BEGIN SUPPLIED RECORDS
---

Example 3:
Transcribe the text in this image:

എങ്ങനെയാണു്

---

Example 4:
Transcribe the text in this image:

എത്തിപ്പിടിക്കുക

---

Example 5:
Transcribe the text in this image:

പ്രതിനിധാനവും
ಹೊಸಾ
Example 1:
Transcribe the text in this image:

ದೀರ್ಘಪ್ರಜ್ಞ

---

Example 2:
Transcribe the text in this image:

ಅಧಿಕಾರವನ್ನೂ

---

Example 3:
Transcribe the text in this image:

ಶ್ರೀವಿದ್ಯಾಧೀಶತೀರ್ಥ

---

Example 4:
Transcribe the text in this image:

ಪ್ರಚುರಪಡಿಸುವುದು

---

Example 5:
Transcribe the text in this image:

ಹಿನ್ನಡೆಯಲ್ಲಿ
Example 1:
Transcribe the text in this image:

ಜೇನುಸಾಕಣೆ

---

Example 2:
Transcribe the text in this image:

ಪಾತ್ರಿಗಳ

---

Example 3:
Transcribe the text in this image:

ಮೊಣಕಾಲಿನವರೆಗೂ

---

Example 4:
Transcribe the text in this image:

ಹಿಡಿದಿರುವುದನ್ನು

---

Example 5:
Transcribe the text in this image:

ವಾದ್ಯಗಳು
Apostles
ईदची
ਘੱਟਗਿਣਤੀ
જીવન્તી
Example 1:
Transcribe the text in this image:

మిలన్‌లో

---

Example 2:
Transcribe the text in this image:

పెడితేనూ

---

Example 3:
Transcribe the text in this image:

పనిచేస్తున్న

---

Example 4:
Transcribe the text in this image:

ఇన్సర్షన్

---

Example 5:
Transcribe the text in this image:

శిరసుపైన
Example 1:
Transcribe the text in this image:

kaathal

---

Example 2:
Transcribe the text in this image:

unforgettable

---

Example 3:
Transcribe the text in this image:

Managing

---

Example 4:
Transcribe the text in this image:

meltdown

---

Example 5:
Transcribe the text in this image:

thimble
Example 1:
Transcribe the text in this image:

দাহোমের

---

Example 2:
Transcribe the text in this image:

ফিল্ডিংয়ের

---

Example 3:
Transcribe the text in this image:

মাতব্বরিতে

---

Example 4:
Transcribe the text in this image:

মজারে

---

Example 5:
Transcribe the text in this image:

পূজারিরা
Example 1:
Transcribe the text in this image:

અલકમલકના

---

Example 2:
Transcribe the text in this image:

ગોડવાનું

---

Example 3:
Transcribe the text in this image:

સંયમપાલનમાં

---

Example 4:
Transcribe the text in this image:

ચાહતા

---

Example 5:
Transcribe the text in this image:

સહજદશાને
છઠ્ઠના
END SUPPLIED RECORDS
Write out all the data again, exactly as it appears.

### OUTPUT OF THE TASK
---

Example 3:
Transcribe the text in this image:

എങ്ങനെയാണു്

---

Example 4:
Transcribe the text in this image:

എത്തിപ്പിടിക്കുക

---

Example 5:
Transcribe the text in this image:

പ്രതിനിധാനവും
ಹೊಸಾ
Example 1:
Transcribe the text in this image:

ದೀರ್ಘಪ್ರಜ್ಞ

---

Example 2:
Transcribe the text in this image:

ಅಧಿಕಾರವನ್ನೂ

---

Example 3:
Transcribe the text in this image:

ಶ್ರೀವಿದ್ಯಾಧೀಶತೀರ್ಥ

---

Example 4:
Transcribe the text in this image:

ಪ್ರಚುರಪಡಿಸುವುದು

---

Example 5:
Transcribe the text in this image:

ಹಿನ್ನಡೆಯಲ್ಲಿ
Example 1:
Transcribe the text in this image:

ಜೇನುಸಾಕಣೆ

---

Example 2:
Transcribe the text in this image:

ಪಾತ್ರಿಗಳ

---

Example 3:
Transcribe the text in this image:

ಮೊಣಕಾಲಿನವರೆಗೂ

---

Example 4:
Transcribe the text in this image:

ಹಿಡಿದಿರುವುದನ್ನು

---

Example 5:
Transcribe the text in this image:

ವಾದ್ಯಗಳು
Apostles
ईदची
ਘੱਟਗਿਣਤੀ
જીવન્તી
Example 1:
Transcribe the text in this image:

మిలన్‌లో

---

Example 2:
Transcribe the text in this image:

పెడితేనూ

---

Example 3:
Transcribe the text in this image:

పనిచేస్తున్న

---

Example 4:
Transcribe the text in this image:

ఇన్సర్షన్

---

Example 5:
Transcribe the text in this image:

శిరసుపైన
Example 1:
Transcribe the text in this image:

kaathal

---

Example 2:
Transcribe the text in this image:

unforgettable

---

Example 3:
Transcribe the text in this image:

Managing

---

Example 4:
Transcribe the text in this image:

meltdown

---

Example 5:
Transcribe the text in this image:

thimble
Example 1:
Transcribe the text in this image:

দাহোমের

---

Example 2:
Transcribe the text in this image:

ফিল্ডিংয়ের

---

Example 3:
Transcribe the text in this image:

মাতব্বরিতে

---

Example 4:
Transcribe the text in this image:

মজারে

---

Example 5:
Transcribe the text in this image:

পূজারিরা
Example 1:
Transcribe the text in this image:

અલકમલકના

---

Example 2:
Transcribe the text in this image:

ગોડવાનું

---

Example 3:
Transcribe the text in this image:

સંયમપાલનમાં

---

Example 4:
Transcribe the text in this image:

ચાહતા

---

Example 5:
Transcribe the text in this image:

સહજદશાને
છઠ્ઠના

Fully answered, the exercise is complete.